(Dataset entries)

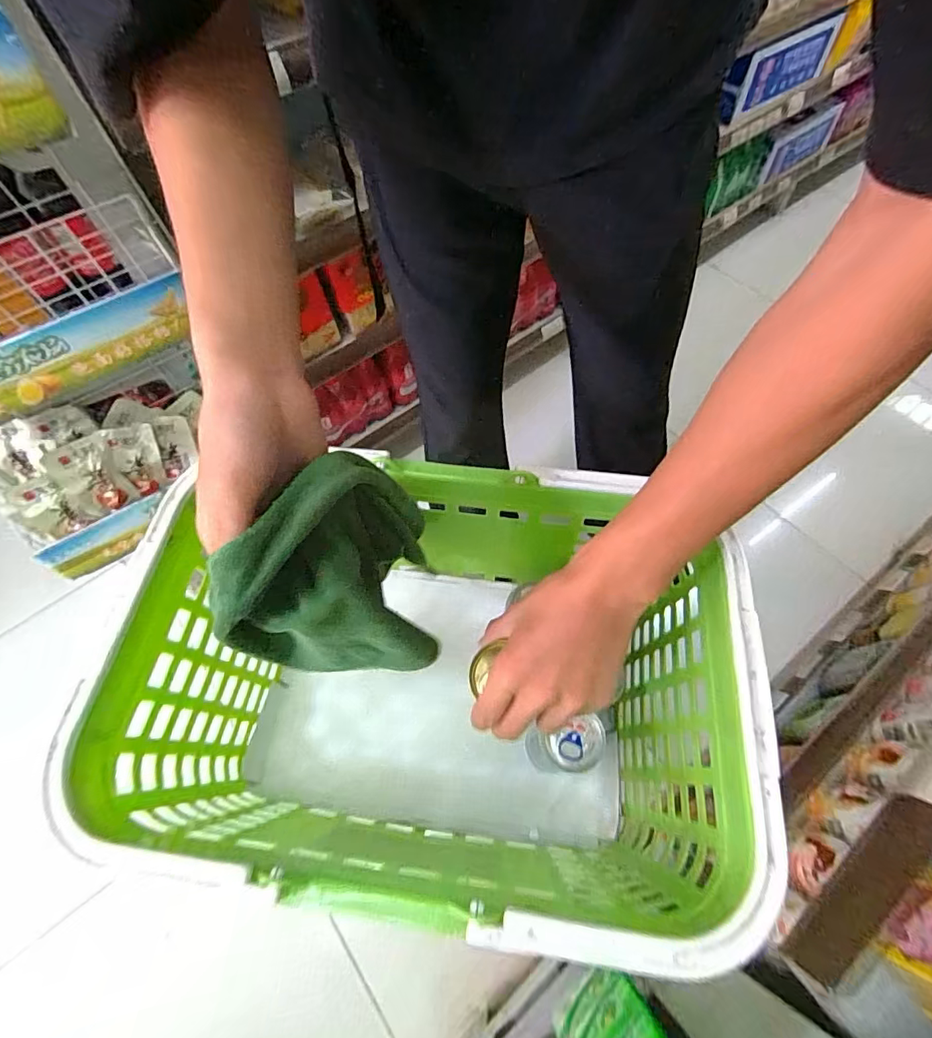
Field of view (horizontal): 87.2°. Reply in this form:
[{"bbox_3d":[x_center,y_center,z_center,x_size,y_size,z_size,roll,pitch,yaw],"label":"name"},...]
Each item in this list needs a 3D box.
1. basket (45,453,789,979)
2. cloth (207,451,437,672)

» Required work:
Your task is to copy every line of the entries that contains the string "this".

» Completed exercise:
Field of view (horizontal): 87.2°. Reply in this form:
Each item in this list needs a 3D box.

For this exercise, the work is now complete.